The agency proposed a total renewable fuel volume of 19.88 billion gallons (BG), of which 4.88 BG is advanced biofuel, including 381 million gallons of cellulosic biofuel. That leaves, on paper, a 15 BG requirement for conventional renewable fuels like corn ethanol.
National Corn Growers Association President and North Dakota farmer Kevin Skunes issued the following statement:
“For corn farmers, what’s not included in EPA’s proposed rule says more than what’s included.
“It is encouraging that EPA is following Congressional intent and proposing some growth in the RFS volumes and continuing to propose an implied 15-billion-gallon volume for conventional ethanol. However, by continuing to allow retroactive exemptions to refineries, EPA will undercut the volumes in this rule, rendering the proposed blending levels meaningless. Furthermore, the proposed rule states that EPA will not consider comments on how small refinery exemptions are accounted for.
“EPA also had an opportunity to propose a remedy for the 1.6 billion gallons the agency has retroactively waived from the 2016 and 2017 volume requirements over the past year. NCGA believes that if EPA is going to grant retroactive waivers to cut volume requirements for certain refineries, then EPA must also reallocate those gallons to others, so the obligation to blend renewable fuels is not lost.
“Every gallon of renewable fuel blending waived by EPA reduces the clean air benefits of the RFS and costs consumers choice and money at the pump, particularly today when ethanol is considerably less expensive than gasoline.

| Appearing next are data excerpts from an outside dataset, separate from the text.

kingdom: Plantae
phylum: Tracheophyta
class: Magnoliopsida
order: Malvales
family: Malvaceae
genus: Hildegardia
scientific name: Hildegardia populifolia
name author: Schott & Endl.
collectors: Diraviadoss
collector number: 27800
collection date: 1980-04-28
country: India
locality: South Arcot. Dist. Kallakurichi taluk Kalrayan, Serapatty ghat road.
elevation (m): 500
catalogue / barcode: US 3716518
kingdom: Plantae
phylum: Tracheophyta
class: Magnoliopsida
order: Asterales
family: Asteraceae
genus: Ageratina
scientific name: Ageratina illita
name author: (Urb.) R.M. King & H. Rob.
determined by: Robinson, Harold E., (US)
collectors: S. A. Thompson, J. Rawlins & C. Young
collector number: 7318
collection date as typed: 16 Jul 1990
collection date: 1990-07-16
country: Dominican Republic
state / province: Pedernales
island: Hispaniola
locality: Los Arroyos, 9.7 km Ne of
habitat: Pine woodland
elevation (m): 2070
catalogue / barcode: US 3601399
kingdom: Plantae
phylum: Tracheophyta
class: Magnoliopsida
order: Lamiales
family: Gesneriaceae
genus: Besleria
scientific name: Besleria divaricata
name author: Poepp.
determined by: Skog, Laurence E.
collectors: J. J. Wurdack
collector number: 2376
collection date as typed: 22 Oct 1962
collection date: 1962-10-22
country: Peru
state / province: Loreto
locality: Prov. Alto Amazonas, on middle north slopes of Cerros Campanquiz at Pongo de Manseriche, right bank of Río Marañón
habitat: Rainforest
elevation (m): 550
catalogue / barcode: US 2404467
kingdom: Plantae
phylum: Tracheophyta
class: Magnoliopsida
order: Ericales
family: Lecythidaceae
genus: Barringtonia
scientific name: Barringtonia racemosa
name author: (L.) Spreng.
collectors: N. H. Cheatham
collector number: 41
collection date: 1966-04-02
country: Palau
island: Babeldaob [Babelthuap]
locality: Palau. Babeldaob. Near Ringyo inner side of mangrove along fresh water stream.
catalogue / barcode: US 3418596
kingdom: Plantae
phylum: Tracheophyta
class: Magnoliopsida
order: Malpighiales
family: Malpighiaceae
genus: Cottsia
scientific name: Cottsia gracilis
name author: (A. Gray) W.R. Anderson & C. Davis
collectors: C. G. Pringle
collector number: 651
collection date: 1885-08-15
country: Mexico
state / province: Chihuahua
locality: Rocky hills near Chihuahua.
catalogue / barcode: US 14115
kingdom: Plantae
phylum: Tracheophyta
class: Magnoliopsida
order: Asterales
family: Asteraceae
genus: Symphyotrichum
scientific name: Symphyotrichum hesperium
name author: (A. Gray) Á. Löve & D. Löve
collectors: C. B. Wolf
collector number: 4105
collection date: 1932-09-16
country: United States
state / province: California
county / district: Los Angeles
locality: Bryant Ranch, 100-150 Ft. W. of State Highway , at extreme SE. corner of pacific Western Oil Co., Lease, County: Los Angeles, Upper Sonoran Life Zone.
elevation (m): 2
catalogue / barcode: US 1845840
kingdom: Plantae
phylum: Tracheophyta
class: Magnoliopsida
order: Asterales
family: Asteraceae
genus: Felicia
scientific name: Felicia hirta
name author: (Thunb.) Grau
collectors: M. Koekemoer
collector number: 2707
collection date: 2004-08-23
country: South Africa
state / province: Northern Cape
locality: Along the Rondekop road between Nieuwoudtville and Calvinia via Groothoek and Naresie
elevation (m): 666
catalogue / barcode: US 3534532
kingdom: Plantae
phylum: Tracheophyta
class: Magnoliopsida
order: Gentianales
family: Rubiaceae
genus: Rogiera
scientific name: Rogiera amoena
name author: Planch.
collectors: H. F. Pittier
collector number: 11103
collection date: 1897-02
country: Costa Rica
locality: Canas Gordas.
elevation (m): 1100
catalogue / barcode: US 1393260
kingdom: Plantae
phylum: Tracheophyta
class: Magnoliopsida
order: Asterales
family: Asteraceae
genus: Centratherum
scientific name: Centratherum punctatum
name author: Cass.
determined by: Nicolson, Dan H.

EPA is also missing an opportunity to propose the removal of the outdated regulatory barrier limiting year-round sales of ethanol blends greater than 10 percent, such as E15.
“America’s farmers are experiencing their lowest net farm incomes since 2006, along with the increasing threat of a trade war. The EPA can provide more certainty to farmers by addressing the gallons already exempted, spelling out how future exemptions will be handled to ensure waived gallons are reallocated and moving forward with a stronger RFS that supports America’s farmers and their rural communities.”